* [ACTIVITY]: Copy every line from the records below that carries the word "vercel".

* [DATA RECORDS]:
□ □ □

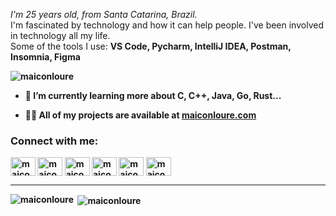 <p><i>I'm 25 years old, from Santa Catarina, Brazil.</i></br>
I'm fascinated by technology and how it can help people. I've been involved in technology all my life.</br>
Some of the tools I use: <b>VS Code, Pycharm, IntelliJ IDEA, Postman, Insomnia, Figma
</p>
<p align="left"> <img src="https://komarev.com/ghpvc/?username=maiconloure&label=Profile%20views&color=0e75b6&style=flat" alt="maiconloure" /> </p>

- 🌱 I’m currently learning more about **C, C++, Java, Go, Rust...**

- 👨‍💻 All of my projects are available at [maiconloure.com](maiconloure.com)

<h3 align="left">Connect with me:</h3>
<p align="left">
<a href="https://twitter.com/maiconloure" target="blank"><img align="center" src="https://raw.githubusercontent.com/rahuldkjain/github-profile-readme-generator/master/src/images/icons/Social/twitter.svg" alt="maiconloure" height="30" width="40" /></a>
<a href="https://linkedin.com/in/maiconlourenco" target="blank"><img align="center" src="https://raw.githubusercontent.com/rahuldkjain/github-profile-readme-generator/master/src/images/icons/Social/linked-in-alt.svg" alt="maiconlourenco" height="30" width="40" /></a>
<a href="https://kaggle.com/maiconloureno" target="blank"><img align="center" src="https://raw.githubusercontent.com/rahuldkjain/github-profile-readme-generator/master/src/images/icons/Social/kaggle.svg" alt="maiconloureno" height="30" width="40" /></a>
<a href="https://instagram.com/maiconlloure" target="blank"><img align="center" src="https://raw.githubusercontent.com/rahuldkjain/github-profile-readme-generator/master/src/images/icons/Social/instagram.svg" alt="maiconlloure" height="30" width="40" /></a>
<a href="https://www.hackerrank.com/maiconloure" target="blank"><img align="center" src="https://raw.githubusercontent.com/rahuldkjain/github-profile-readme-generator/master/src/images/icons/Social/hackerrank.svg" alt="maiconloure" height="30" width="40" /></a>
<a href="https://www.leetcode.com/maiconloure" target="blank"><img align="center" src="https://raw.githubusercontent.com/rahuldkjain/github-profile-readme-generator/master/src/images/icons/Social/leet-code.svg" alt="maiconloure" height="30" width="40" /></a>
</p>

---

<p><img align="left" src="https://github-readme-stats-iota-seven-24.vercel.app/api/top-langs?username=maiconloure&theme=dark&show_icons=true&locale=en&count_private=true" alt="maiconloure"/></p>

<p>&nbsp;<img align="center" src="https://github-readme-stats-iota-seven-24.vercel.app/api?username=maiconloure&theme=dark&show_icons=true&count_private=true&locale=en" alt="maiconloure" /></p>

□ □ □

* [ANSWER TO THE EXERCISE]:
<p><img align="left" src="https://github-readme-stats-iota-seven-24.vercel.app/api/top-langs?username=maiconloure&theme=dark&show_icons=true&locale=en&count_private=true" alt="maiconloure"/></p>
<p>&nbsp;<img align="center" src="https://github-readme-stats-iota-seven-24.vercel.app/api?username=maiconloure&theme=dark&show_icons=true&count_private=true&locale=en" alt="maiconloure" /></p>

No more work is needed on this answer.